Staphylococcal scalded skin syndrome (SSSS) is caused by an exfoliative exotoxin-producing strain of Staphylococcus aureus. The physical exam findings result from the delivery of this toxin through the circulation to the skin. It most commonly presents in infants and children younger than 5 years of age.10
The exotoxin is carried through the circulation to the skin, where it targets the epidermal granular cells and activates a serine protease that cleaves the cell adhesion molecule desmoglein. Keratinocyte damage results in epidermal separation. The location of separation in SSSS is mid-epidermal, as compared to TEN, which is sub-epidermal at the dermal–epidermal junction. In localized SSSS, S. aureus enters the skin through a disruption, causes local infection, and releases exfoliative toxins. In generalized SSSS, exfoliative toxin circulates throughout the body from a colonization site (e.g., nares, groin, and umbilicus) or local infection (e.g., wound infection, septic arthritis, and osteomyelitis) and results in large areas of exfoliation.13
SSSS usually starts with prodromal symptoms including pharyngitis and conjunctivitis, and is soon followed by fever, malaise, and a blistering skin eruption. The area rapidly enlarges and coalesces, appearing similar to sunburn, which usually starts over the face, neck, axillae, and groin. Large, superficial bullae then form over the erythematous areas and rupture. The skin is exquisitely tender and fragile. Gentle rubbing of the skin results in desquamation of the epidermis, exposing a moist red base with the characteristic scalded appearance (Fig. 95-4). In infants and preschool children, the lesions are limited to the upper body, but in newborns, the entire cutaneous surface is involved (Ritter disease).

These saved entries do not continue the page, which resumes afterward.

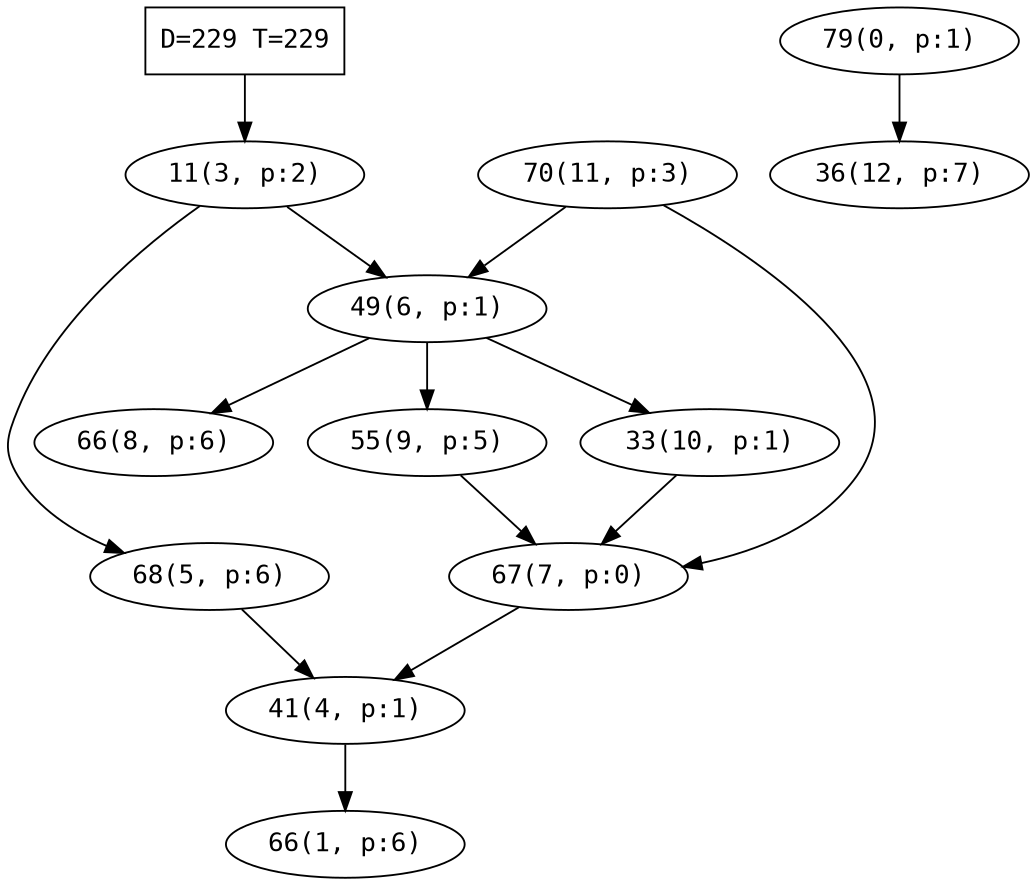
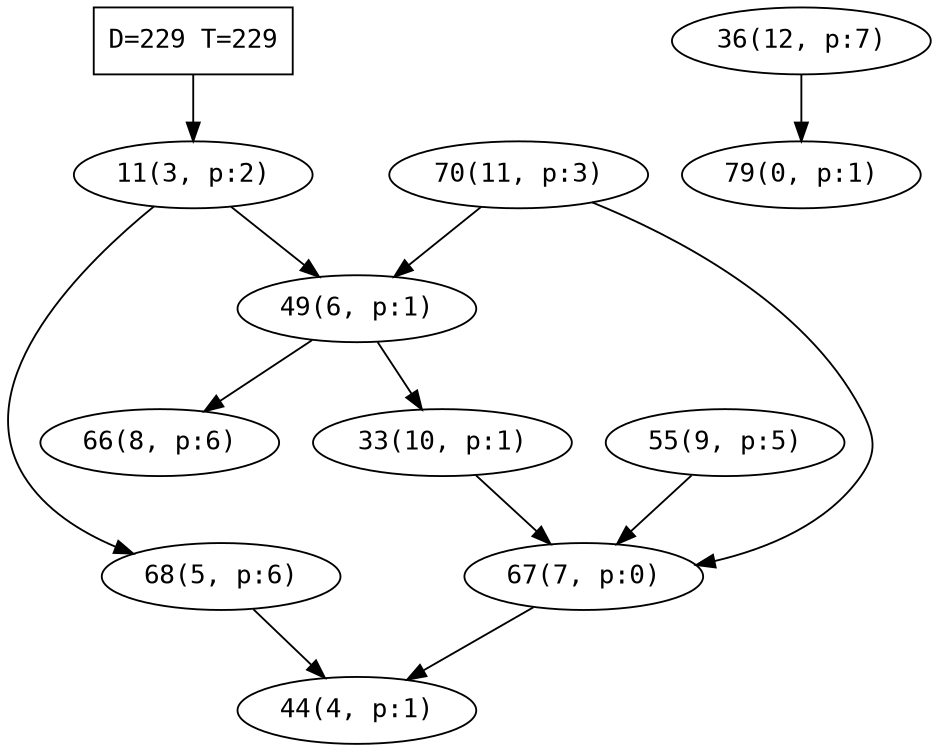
  digraph {
    fontname="DejaVu Sans Mono"
    node [fontname="DejaVu Sans Mono"]
    edge [fontname="DejaVu Sans Mono"]
    n1 [label="D=229 T=229" shape=box]
    n2 [label="11(3, p:2)"]
    n3 [label="79(0, p:1)"]
    n4 [label="36(12, p:7)"]
    n5 [label="68(5, p:6)"]
    n6 [label="49(6, p:1)"]
-   n7 [label="66(1, p:6)"]
-   n8 [label="41(4, p:1)"]
+   n8 [label="44(4, p:1)"]
    n9 [label="66(8, p:6)"]
    n10 [label="55(9, p:5)"]
    n11 [label="33(10, p:1)"]
    n12 [label="67(7, p:0)"]
    n13 [label="70(11, p:3)"]
    n1 -> n2
    n2 -> n5
    n2 -> n6
-   n3 -> n4
+   n4 -> n3
    n5 -> n8
    n6 -> n9
-   n6 -> n10
    n6 -> n11
-   n8 -> n7
    n10 -> n12
    n11 -> n12
    n12 -> n8
    n13 -> n6
    n13 -> n12
  }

Patients with severe SSSS are managed similarly to burn patients because of the increased risk of fluid and electrolyte losses through the exposed skin, and due to the risk of secondary infection. Unlike burn patients, however, the mainstay of treatment for SSSS is the rapid initiation of antibiotics. IV nafcillin (200 mg/kg/day) is the drug of choice since it adequately treats infections caused by penicillinase-producing Staphylococci. Other options for antibiotic therapy include cefazolin (100–150 mg/kg/day) and clindamycin (30 mg/kg/day). Skin tenderness can be relieved by local and systemic agents. Due to the fragile nature of the skin, handling should be minimized, and pressure-relieving mattresses can be utilized. Corticosteroids are contraindicated.12,13 SSSS carries an 11% mortality rate in children with severe extensive skin involvement; however, the majority of the cases occur without sequelae or scarring.12
Blood cultures, as well as cultures from the nose, nasopharynx, conjunctivae, and external ear canal, may isolate the offending pathogen.